The Third Circuit’s holding reiterates the fundamental importance of requiring qui tam plaintiffs to prove that there was an actual false or fraudulent claim for payment submitted to the federal government. That cornerstone of FCA liability is front-and-center in the very name of the statute—the False Claims Act—and it is why courts have long recognized that “[e]vidence of an actual false claim is the sine qua non of a False Claims Act violation.” Booker, 847 F.3d at 57; see also, e.g., United States v.
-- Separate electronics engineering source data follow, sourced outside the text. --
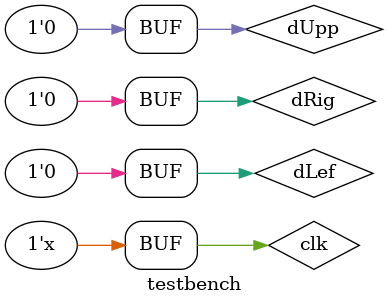
<source format=v>
`timescale 1ns / 1ps


module testbench;
    reg clk = 0;
    reg dUpp = 0;
    reg dLef = 0;
    reg dRig = 0;
    
    wire[7:0]LED;
position uut(
.clk(clk),
.dUpp(dUpp),
.dLef(dLef),
.dRig(dRig),
.LED(LED)
);
always #5 clk = !clk; //every 5ns signal flips so 10ns period
initial
begin
    #0 dUpp = 1;//hold rst high to enable the game, and start at position 00000001
    #5 dUpp = 0;//turn off the rst to continue the game
    #5 dLef = 1;//mimic a left press until 50 ns reached
    #40 dUpp = 1;//since rst held high again, the value should go from its current position back to 00000001
    #45 dUpp = 0;//turn off rst to continue detecting left/right button presses
    #50 dLef = 0;//mimic letting go of left button, so no more shift lefts 
    #50 dRig = 1;//mimic a right press until BNTR depressed at 105ns
    #100 dUpp = 1;//mimic a rst press 
    #105 dUpp = 0;//let go of rst, after this the value should stay at 1 since right is being held down
    #105 dRig = 0;//let go of right button
    #110 dLef = 1;
    #500 dLef = 0;
end

endmodule

</source>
Kitsap Physicians Serv., 314 F.3d 995, 997 (9th Cir. 2002) (“It seems to be a fairly obvious notion that a False Claims Act suit ought to require a false claim”).
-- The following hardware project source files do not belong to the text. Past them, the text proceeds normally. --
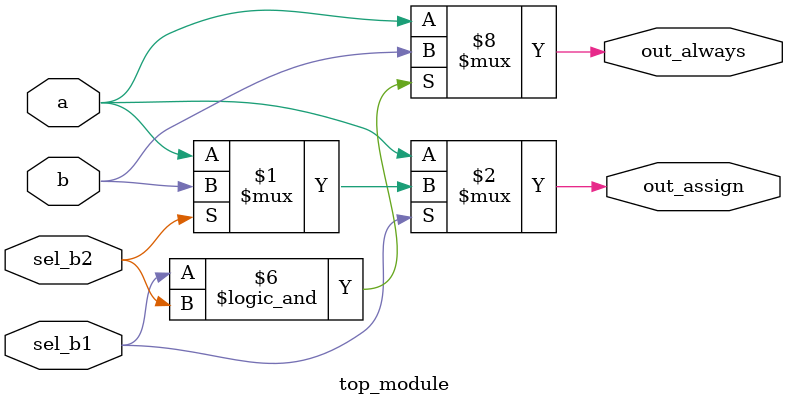
<source format=v>
module top_module (
    input a,
    input b,
    input sel_b1,
    input sel_b2,
    output wire out_assign,
    output reg out_always
    );

    assign out_assign = sel_b1 ? (sel_b2 ? b : a) : a;

    always @( * ) begin
        if (sel_b1 == 1'b1 && sel_b2 == 1'b1) begin
            out_always = b;
        end
        else begin
            out_always = a;
        end
    end

endmodule

</source>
The Third Circuit’s holding also confirms that summary judgment should be an absolute backstop against relators who lack actual proof of actual false claims. At the motion to dismiss stage, many circuits (including the Third Circuit) do not necessarily require plaintiffs to plead the submission of an actual false claim, so long as they can “allege particular details of a scheme to submit false claims paired with reliable indicia that lead to a strong inference that claims were actually submitted.” Foglia v. Renal Ventures Mgmt., LLC, 754 F.3d 153, 156 (3d Cir. 2014). But summary judgment “is the put up or shut up moment in litigation.” Booker, 847 F.3d at 58. By that point, relators (like Greenfield) have secured the opportunity to seek discovery, and if they still cannot “point to at least one claim” rendered false or fraudulent by the alleged kickbacks, the case should quite rightly be over. Speculation or inferences about claims for government payment simply cannot substitute for actual evidence and proof.
This case has broad implications for all defendants, but should prove particularly significant for pharmaceutical manufacturers. The decision is now another arrow in the quiver of any defendant confronted with a False Claims Act claim premised on alleged Anti-Kickback Statute violations. For pharmaceutical manufacturer defendants, as relators continue to steer clear of off-label promotion allegations (due to First Amendment hurdles) and to gravitate toward Anti-Kickback Statute allegations, this decision should be very helpful in restraining those relators and in curbing that litigation trend.